ASEAN countries restarted negotiations with China on a Code of Conduct for the South China Sea, with the first round of talks taking place in the second week of March.
Several member states have accused China of impeding and harassing their oil and gas activities in areas within their exclusive economic zones that also fall within China’s nine-dash line that Beijing uses to claim “historic rights” to almost 90% of the South China Sea.
In 2016, this imaginary boundary was declared as illegal by a U.N. tribunal in a case brought by the Philippines.
“Indonesia has a long-standing policy of refusing to discuss maritime disputes with China on the grounds that its maritime boundaries are in accord with international law,” said Carl Thayer.
‘Not an indication of success’
Vietnam, which saw several oil development projects with foreign partners stopped under China’s pressure, has always maintained that any joint exploration should abide by international law, especially the U.N. Convention on the Law of the Sea (UNCLOS).
As a rule, Hanoi does not publicly criticize other ASEAN members’ policies but, according to Vietnamese scholars, Beijing-led joint projects in the South China Sea could become “dangerous precedents” if pursued.
China has been offering other countries to “set aside dispute and pursue joint development,” viewing it “as a measure to assert sovereignty in the negotiated area,” wrote a Vietnamese researcher, Bui Sang Minh, in the South China Sea Studies Journal, which usually reflects the Vietnamese government’s stance.
“Most of the areas in which China has brought up such offers are well within other countries’ economic exclusive zones and continental shelves.”
As the Philippines and China are to resume talks, Manila should “try not to fall for the ‘setting disputes aside and pursuing joint development’ concept and refrain from prioritizing economic benefits over maintaining its sovereignty in the process,” Minh added.

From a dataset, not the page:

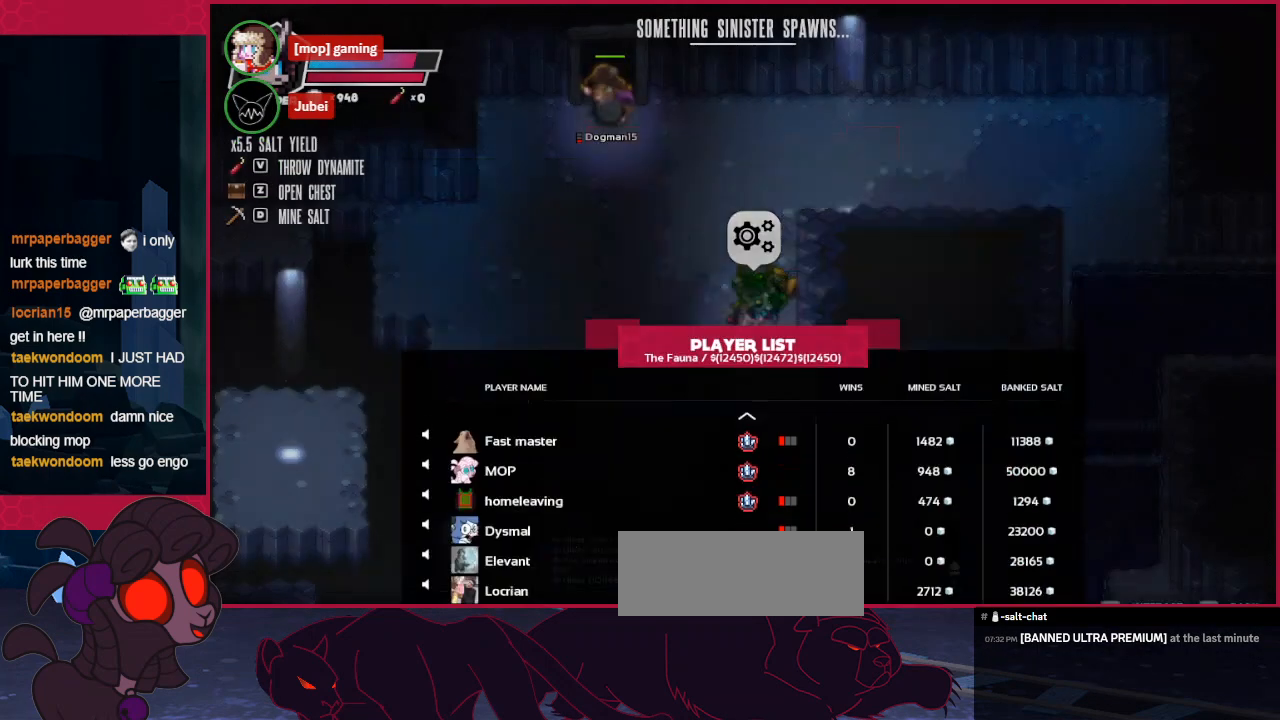
{"keys": ["down"], "events": [[172, "down", "down"], [172, "left", "down"], [482, "left", "up"]]}
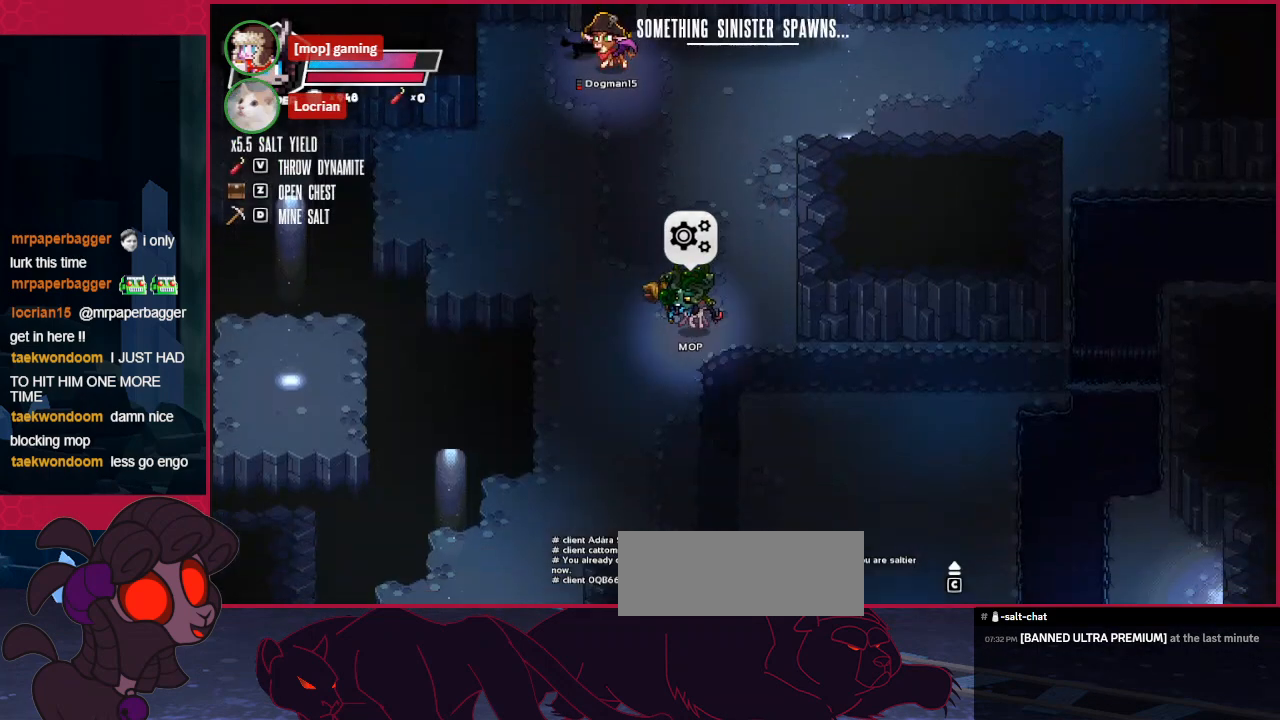
{"keys": ["down", "right"], "events": [[344, "right", "down"]]}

Some other analysts such as Jay Batongbacal, director of the Institute for Maritime Affairs and Law of the Sea at the University of the Philippines, said that a desire to settle disputes amicably “does not mean they will simply give in to China’s demands.”
“An announcement that they will discuss and negotiate is not an indication of success in the bilateral approach,” he said.
Meanwhile, Carl Thayer told RFA that in his opinion, “China’s bilateral approach is not without risk.”
The Philippine Constitution limits the involvement of foreign enterprises in the exploitation of the Philippines’ natural resources so a joint exploration would risk setting up “a clash between Philippines sovereignty and China’s assertion of sovereignty.”
“A second risk for China is that the commencement of bilateral talks is likely to provoke nationalist sentiment in both the Philippines and Malaysia to demand that China respect the Philippines’ and Malaysian Exclusive Economic Zones,” the maritime expert said.
Gan Pei Ling and Iman Muttaqin Yusof for BenarNews contributed from Kuala Lumpur to this report. It was co-produced with Radio Free Asia, a news service affiliated with BenarNews.